▶ _YOUR OBJECTIVE_: Transcribe the records below. Leave every word as it is.

▶ _EXTRACTED DATA_:
+ + + + +

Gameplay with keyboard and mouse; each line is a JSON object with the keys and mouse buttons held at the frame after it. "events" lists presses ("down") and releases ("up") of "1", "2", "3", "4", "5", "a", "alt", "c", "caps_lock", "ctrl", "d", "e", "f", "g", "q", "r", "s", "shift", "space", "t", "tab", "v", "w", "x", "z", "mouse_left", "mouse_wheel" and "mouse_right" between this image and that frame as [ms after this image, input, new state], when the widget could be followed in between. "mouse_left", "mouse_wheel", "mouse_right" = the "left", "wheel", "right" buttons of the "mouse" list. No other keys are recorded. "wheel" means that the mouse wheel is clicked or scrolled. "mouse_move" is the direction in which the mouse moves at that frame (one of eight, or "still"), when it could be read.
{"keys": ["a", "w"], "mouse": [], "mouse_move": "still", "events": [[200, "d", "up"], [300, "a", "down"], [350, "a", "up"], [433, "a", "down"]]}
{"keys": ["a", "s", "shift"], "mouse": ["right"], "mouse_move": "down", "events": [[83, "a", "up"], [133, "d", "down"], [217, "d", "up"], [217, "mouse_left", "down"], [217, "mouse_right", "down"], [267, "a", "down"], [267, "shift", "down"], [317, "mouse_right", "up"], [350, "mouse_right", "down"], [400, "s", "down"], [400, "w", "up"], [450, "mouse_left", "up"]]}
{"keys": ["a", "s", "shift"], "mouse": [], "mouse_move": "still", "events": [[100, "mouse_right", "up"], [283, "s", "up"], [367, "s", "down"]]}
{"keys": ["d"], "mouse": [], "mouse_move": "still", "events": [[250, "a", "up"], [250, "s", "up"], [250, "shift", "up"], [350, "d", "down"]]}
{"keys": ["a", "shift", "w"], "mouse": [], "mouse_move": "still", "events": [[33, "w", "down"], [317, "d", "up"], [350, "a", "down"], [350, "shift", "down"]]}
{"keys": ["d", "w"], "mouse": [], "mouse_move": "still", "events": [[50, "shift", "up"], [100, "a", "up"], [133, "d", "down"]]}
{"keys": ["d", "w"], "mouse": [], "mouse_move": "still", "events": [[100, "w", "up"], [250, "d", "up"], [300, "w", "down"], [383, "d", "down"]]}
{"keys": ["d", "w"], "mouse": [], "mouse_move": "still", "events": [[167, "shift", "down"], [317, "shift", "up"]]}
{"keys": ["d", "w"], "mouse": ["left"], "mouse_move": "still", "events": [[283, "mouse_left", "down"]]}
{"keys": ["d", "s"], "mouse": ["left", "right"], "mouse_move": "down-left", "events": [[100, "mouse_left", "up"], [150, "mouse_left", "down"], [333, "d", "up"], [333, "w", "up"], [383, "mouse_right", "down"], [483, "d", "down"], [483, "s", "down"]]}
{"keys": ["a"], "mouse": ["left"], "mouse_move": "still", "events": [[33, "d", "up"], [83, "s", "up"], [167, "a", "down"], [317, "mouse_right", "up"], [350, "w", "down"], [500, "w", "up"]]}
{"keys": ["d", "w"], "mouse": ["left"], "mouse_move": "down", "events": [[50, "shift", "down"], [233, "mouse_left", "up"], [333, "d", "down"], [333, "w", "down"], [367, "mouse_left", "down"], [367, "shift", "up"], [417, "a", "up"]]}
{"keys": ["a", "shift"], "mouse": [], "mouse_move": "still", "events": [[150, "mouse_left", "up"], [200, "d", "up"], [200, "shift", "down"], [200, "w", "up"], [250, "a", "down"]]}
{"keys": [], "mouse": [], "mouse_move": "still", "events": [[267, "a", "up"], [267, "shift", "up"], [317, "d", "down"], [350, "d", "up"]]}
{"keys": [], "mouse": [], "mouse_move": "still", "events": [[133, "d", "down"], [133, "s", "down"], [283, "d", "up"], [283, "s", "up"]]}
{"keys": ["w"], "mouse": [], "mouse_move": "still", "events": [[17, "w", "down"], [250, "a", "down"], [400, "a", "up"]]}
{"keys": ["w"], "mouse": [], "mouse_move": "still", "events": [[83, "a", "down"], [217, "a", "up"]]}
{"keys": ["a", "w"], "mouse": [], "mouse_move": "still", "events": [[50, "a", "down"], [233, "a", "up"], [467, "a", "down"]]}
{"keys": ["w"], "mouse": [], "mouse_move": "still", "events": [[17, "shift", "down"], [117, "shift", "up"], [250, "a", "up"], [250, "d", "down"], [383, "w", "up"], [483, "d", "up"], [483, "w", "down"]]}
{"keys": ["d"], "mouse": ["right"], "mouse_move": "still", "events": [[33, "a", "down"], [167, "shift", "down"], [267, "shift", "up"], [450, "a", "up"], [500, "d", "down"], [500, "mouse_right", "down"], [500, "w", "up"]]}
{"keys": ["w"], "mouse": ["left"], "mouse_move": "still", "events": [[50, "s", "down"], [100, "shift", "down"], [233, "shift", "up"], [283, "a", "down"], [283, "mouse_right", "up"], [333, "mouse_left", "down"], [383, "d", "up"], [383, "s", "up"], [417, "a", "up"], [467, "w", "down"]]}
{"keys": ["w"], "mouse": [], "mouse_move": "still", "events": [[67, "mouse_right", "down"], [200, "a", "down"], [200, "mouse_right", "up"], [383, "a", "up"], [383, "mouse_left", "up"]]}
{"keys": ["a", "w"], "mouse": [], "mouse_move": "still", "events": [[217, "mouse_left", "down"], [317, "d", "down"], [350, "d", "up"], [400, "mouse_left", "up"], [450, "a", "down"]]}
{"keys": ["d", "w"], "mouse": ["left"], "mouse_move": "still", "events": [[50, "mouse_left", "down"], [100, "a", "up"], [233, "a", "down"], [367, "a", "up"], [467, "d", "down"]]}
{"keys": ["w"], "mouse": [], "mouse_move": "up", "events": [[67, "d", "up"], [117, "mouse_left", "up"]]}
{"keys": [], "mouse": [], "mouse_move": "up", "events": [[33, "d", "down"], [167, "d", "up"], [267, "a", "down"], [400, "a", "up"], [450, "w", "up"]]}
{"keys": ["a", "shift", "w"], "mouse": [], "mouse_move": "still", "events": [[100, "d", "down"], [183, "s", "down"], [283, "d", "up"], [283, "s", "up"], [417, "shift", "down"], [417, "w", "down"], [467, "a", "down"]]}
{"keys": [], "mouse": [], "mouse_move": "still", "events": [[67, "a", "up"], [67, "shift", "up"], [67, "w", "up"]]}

+ + + + +

▶ _SOLUTION FOR THIS EXERCISE_:
Gameplay with keyboard and mouse; each line is a JSON object with the keys and mouse buttons held at the frame after it. "events" lists presses ("down") and releases ("up") of "1", "2", "3", "4", "5", "a", "alt", "c", "caps_lock", "ctrl", "d", "e", "f", "g", "q", "r", "s", "shift", "space", "t", "tab", "v", "w", "x", "z", "mouse_left", "mouse_wheel" and "mouse_right" between this image and that frame as [ms after this image, input, new state], when the widget could be followed in between. "mouse_left", "mouse_wheel", "mouse_right" = the "left", "wheel", "right" buttons of the "mouse" list. No other keys are recorded. "wheel" means that the mouse wheel is clicked or scrolled. "mouse_move" is the direction in which the mouse moves at that frame (one of eight, or "still"), when it could be read.
{"keys": ["a", "w"], "mouse": [], "mouse_move": "still", "events": [[200, "d", "up"], [300, "a", "down"], [350, "a", "up"], [433, "a", "down"]]}
{"keys": ["a", "s", "shift"], "mouse": ["right"], "mouse_move": "down", "events": [[83, "a", "up"], [133, "d", "down"], [217, "d", "up"], [217, "mouse_left", "down"], [217, "mouse_right", "down"], [267, "a", "down"], [267, "shift", "down"], [317, "mouse_right", "up"], [350, "mouse_right", "down"], [400, "s", "down"], [400, "w", "up"], [450, "mouse_left", "up"]]}
{"keys": ["a", "s", "shift"], "mouse": [], "mouse_move": "still", "events": [[100, "mouse_right", "up"], [283, "s", "up"], [367, "s", "down"]]}
{"keys": ["d"], "mouse": [], "mouse_move": "still", "events": [[250, "a", "up"], [250, "s", "up"], [250, "shift", "up"], [350, "d", "down"]]}
{"keys": ["a", "shift", "w"], "mouse": [], "mouse_move": "still", "events": [[33, "w", "down"], [317, "d", "up"], [350, "a", "down"], [350, "shift", "down"]]}
{"keys": ["d", "w"], "mouse": [], "mouse_move": "still", "events": [[50, "shift", "up"], [100, "a", "up"], [133, "d", "down"]]}
{"keys": ["d", "w"], "mouse": [], "mouse_move": "still", "events": [[100, "w", "up"], [250, "d", "up"], [300, "w", "down"], [383, "d", "down"]]}
{"keys": ["d", "w"], "mouse": [], "mouse_move": "still", "events": [[167, "shift", "down"], [317, "shift", "up"]]}
{"keys": ["d", "w"], "mouse": ["left"], "mouse_move": "still", "events": [[283, "mouse_left", "down"]]}
{"keys": ["d", "s"], "mouse": ["left", "right"], "mouse_move": "down-left", "events": [[100, "mouse_left", "up"], [150, "mouse_left", "down"], [333, "d", "up"], [333, "w", "up"], [383, "mouse_right", "down"], [483, "d", "down"], [483, "s", "down"]]}
{"keys": ["a"], "mouse": ["left"], "mouse_move": "still", "events": [[33, "d", "up"], [83, "s", "up"], [167, "a", "down"], [317, "mouse_right", "up"], [350, "w", "down"], [500, "w", "up"]]}
{"keys": ["d", "w"], "mouse": ["left"], "mouse_move": "down", "events": [[50, "shift", "down"], [233, "mouse_left", "up"], [333, "d", "down"], [333, "w", "down"], [367, "mouse_left", "down"], [367, "shift", "up"], [417, "a", "up"]]}
{"keys": ["a", "shift"], "mouse": [], "mouse_move": "still", "events": [[150, "mouse_left", "up"], [200, "d", "up"], [200, "shift", "down"], [200, "w", "up"], [250, "a", "down"]]}
{"keys": [], "mouse": [], "mouse_move": "still", "events": [[267, "a", "up"], [267, "shift", "up"], [317, "d", "down"], [350, "d", "up"]]}
{"keys": [], "mouse": [], "mouse_move": "still", "events": [[133, "d", "down"], [133, "s", "down"], [283, "d", "up"], [283, "s", "up"]]}
{"keys": ["w"], "mouse": [], "mouse_move": "still", "events": [[17, "w", "down"], [250, "a", "down"], [400, "a", "up"]]}
{"keys": ["w"], "mouse": [], "mouse_move": "still", "events": [[83, "a", "down"], [217, "a", "up"]]}
{"keys": ["a", "w"], "mouse": [], "mouse_move": "still", "events": [[50, "a", "down"], [233, "a", "up"], [467, "a", "down"]]}
{"keys": ["w"], "mouse": [], "mouse_move": "still", "events": [[17, "shift", "down"], [117, "shift", "up"], [250, "a", "up"], [250, "d", "down"], [383, "w", "up"], [483, "d", "up"], [483, "w", "down"]]}
{"keys": ["d"], "mouse": ["right"], "mouse_move": "still", "events": [[33, "a", "down"], [167, "shift", "down"], [267, "shift", "up"], [450, "a", "up"], [500, "d", "down"], [500, "mouse_right", "down"], [500, "w", "up"]]}
{"keys": ["w"], "mouse": ["left"], "mouse_move": "still", "events": [[50, "s", "down"], [100, "shift", "down"], [233, "shift", "up"], [283, "a", "down"], [283, "mouse_right", "up"], [333, "mouse_left", "down"], [383, "d", "up"], [383, "s", "up"], [417, "a", "up"], [467, "w", "down"]]}
{"keys": ["w"], "mouse": [], "mouse_move": "still", "events": [[67, "mouse_right", "down"], [200, "a", "down"], [200, "mouse_right", "up"], [383, "a", "up"], [383, "mouse_left", "up"]]}
{"keys": ["a", "w"], "mouse": [], "mouse_move": "still", "events": [[217, "mouse_left", "down"], [317, "d", "down"], [350, "d", "up"], [400, "mouse_left", "up"], [450, "a", "down"]]}
{"keys": ["d", "w"], "mouse": ["left"], "mouse_move": "still", "events": [[50, "mouse_left", "down"], [100, "a", "up"], [233, "a", "down"], [367, "a", "up"], [467, "d", "down"]]}
{"keys": ["w"], "mouse": [], "mouse_move": "up", "events": [[67, "d", "up"], [117, "mouse_left", "up"]]}
{"keys": [], "mouse": [], "mouse_move": "up", "events": [[33, "d", "down"], [167, "d", "up"], [267, "a", "down"], [400, "a", "up"], [450, "w", "up"]]}
{"keys": ["a", "shift", "w"], "mouse": [], "mouse_move": "still", "events": [[100, "d", "down"], [183, "s", "down"], [283, "d", "up"], [283, "s", "up"], [417, "shift", "down"], [417, "w", "down"], [467, "a", "down"]]}
{"keys": [], "mouse": [], "mouse_move": "still", "events": [[67, "a", "up"], [67, "shift", "up"], [67, "w", "up"]]}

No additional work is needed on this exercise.